Presumably on the basis that the ideal marriage guidance counsellor is the guy who is just coming off his sixth and messiest divorce, IBM Corp, showing commendable lack of shame and offering to tell others how to reorganise their businesses to meet changing circumstances – but looking at IBM with some 180,000 deeply unhappy employees wounded by three tumultuous reorganisations in six years yet little nearer to solving its intractable problems, potential customers might just worry that IBM’s consultants will leave their businesses in the same shape IBM is today. The company announces from White Plains, New York that the new IBM Consulting Group has somehow acquired a new capability that will help its clients understand and manage the human and cultural aspects of business transformation.

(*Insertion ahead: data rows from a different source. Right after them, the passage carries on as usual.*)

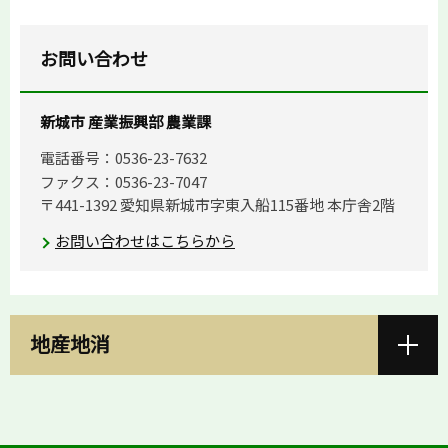
お問い合わせ
新城市 産業振興部 農業課
電話番号：0536-23-7632
ファクス：0536-23-7047
〒441-1392 愛知県新城市字東入船115番地 本庁舎2階
お問い合わせはこちらから
地産地消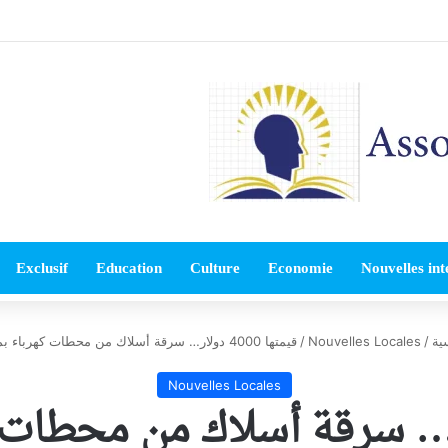
Exclusif
Education
Culture
Economie
Nouvelles int
ية
/
Nouvelles Locales
/
قيمتها 4000 دولار… سرقة أسلاك من محطات كهرباء بمرجعيون
Nouvelles Locales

The service is called Business Culture Analysis and is intended to provide the Group’s clients with a variety of techniques and diagnostics to assess an organisation’s cultural environment and its alignment with overall business operations strategy. We designated organisational change management as a key competency in building the IBM Consulting Group’s Business Transformation Practice, according to Bob Howe, IBM vice-president and general manager of the Consulting Group.

Major change initiatives

For executives leading major change initiatives within their companies or organisations, effective assistance with organizational culture issues is virtually nonexistent right now, (if it were, IBM might be in better shape today). The company promises that the Business Culture Analysis assesses several key components of an organisation undergoing business transformation using re-engineering and quality techniques. To guide the success of the transformation process, the approach takes into account the organisation’s vision, values, culture, communications, incentive programmes, performance evaluation, morale, and competencies. Financial performance measures, customer satisfaction and the level of innovation at a company are taken into consideration, it says. Employees’ concerns with the overall implications of their company’s re-engineering effort, such as job security, added responsibilities and acceptance of the redefined organisation are also important as IBM may or may not have learned to its cost. Our clients are finding that there is no quick fix when trying to align so many potential areas within an organisation’s culture with an on-going business transformation, says Janet Caldow, IBM Consulting Group consultant heading the Business Culture Analysis effort. One of the main reasons a high percentage of business transformation fails is due to an absence of a business culture strategy that is in place from day one of the re-engineering process. A combined benchmark and research project to measure the effectiveness of Business Culture Analysis and its correlation to business strategy and performance is underway with projected participation of 50 companies. The Business Culture Strategic Benchmark is designed to establish measurement criteria and help clients fully align all aspects of their organization and its culture with their overall business operations strategy, IBM says – but remarkably, like the cousin that the family never talks about, it fails to say one word on its own woes.